Atalarımız, “Bir musibet bin nasihatten daha hayırlıdır” diye ne de güzel söylemiş. Onlar söylemesine söylemişte, bizler bu güzel sözün gereğini ne kadar yapabiliyor veya ne kadar özünü benimseyebiliyoruz.

***

Her yıl yaşadığımız musibetlere ve bu musibetlerin sebep sonuç ilişkisine bakınca bir kulağımızdan girip diğerinden çıktını net bir şekilde anlayabiliyoruz. Yaşadığımız depremler, sel felaketleri, heyelanlar…

***

Hemen bu bir doğal afettir, Allah’tan geldi boynumuz kıldan ince bahanesine sığınıp vicdanımızı rahatlatmanın peşinde düşeriz. Son zamanlarda yaşadığımız olaylarda olduğu gibi.

***

Amenna tabiî ki hepimiz inanmış, iman etmiş kişileriz.

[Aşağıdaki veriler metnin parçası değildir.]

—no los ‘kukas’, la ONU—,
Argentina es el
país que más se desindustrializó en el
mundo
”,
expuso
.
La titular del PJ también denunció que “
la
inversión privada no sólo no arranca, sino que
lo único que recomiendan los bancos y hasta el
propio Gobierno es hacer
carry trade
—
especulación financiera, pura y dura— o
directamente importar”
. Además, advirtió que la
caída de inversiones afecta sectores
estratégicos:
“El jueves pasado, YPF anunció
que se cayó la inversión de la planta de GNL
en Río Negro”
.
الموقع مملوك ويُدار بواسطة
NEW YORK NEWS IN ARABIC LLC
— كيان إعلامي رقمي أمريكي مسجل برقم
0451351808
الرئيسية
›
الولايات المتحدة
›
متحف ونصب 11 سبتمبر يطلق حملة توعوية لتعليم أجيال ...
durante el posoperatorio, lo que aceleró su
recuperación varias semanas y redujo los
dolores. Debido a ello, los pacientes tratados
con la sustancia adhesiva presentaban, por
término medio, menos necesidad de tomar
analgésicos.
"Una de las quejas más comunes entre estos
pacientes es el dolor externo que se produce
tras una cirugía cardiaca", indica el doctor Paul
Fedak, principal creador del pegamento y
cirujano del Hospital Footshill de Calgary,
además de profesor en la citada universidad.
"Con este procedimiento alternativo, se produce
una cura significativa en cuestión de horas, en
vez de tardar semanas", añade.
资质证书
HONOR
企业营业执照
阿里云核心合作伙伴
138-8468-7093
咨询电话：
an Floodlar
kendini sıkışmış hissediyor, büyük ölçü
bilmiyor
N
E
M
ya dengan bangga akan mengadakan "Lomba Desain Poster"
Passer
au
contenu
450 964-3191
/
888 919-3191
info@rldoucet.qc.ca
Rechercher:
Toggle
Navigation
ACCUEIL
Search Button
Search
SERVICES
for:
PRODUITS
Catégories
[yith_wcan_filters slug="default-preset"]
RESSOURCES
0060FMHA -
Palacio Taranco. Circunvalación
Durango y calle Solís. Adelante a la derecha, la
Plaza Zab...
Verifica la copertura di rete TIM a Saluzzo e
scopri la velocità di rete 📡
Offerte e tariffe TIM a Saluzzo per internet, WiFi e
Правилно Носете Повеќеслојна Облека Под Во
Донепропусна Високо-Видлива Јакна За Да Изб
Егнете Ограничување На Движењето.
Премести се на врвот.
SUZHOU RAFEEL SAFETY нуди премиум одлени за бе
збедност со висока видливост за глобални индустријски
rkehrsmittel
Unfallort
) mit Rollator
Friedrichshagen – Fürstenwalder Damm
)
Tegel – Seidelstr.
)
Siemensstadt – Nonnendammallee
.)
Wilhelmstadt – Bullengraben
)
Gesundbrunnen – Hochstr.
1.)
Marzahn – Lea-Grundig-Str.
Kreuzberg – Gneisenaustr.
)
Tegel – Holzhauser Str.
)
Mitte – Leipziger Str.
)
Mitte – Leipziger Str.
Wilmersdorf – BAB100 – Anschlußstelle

Afetlerin Allah’tan geldiğine inanacak, bazı hadiselerin kendiliğinden yaşanmadığını idrak edecek kadar aklımız çalışıyor.

***

Ancak ne hikmetse o akıl, çekilen acıların tedbirsizlikten, dikkatsizlikten ve vurdumduymazlıktan meydana geldiğini bizlere bir türlü kabullendiremiyor.

***

Mübarek insan; dere yatağına ev yaparsan, çökme tehlikesi bulunan yerde yapılaşmaya izin verirsen, heyelan olabilecek yamaç alanlarda manzaralı bir hayat sürme gayretine girersen bir gün bunun bir bedeli olacağını düşünmelisin.

***

Elbette gün gelir o dere taşar, gün gelir o çürük bina yıkılır, gün gelir o yamaç heyelanla kayar gider sonra da geçersin karşı tarafa “Ne yapalım ilahi kader” dersin.

***

Kusura bakmayın ama bunun ilahi kaderle falan alakası yok. Bunun alakası olan tek durum var o da biz insanoğlunun aptallığı.

***

O yüzden artık bu acıları tekrar yaşamamak için acilen gerekenler yapılmalı, yerel yönetimler ve bakanlıklar nezdinde çıkacak kanunlar ve genelgeler ile gerekli tedbirler alınmalı, her türlü adım atılmalı ve olası felaketlerde yaşanacak can kayıplarının önüne geçmeliyiz.

MUSİBETLER DERS OLSUN

Eğer tedbir almaz ve Allah korusun diyerek işin içinden sıyrılmaya kalkarsak yarın bir gün yine benzeri felaketleri acı ve gözyaşı içerisinde izleriz. İşte onun için bu musibetler bize ders olsun. İnşallah herkes kendi payına düşeni alır.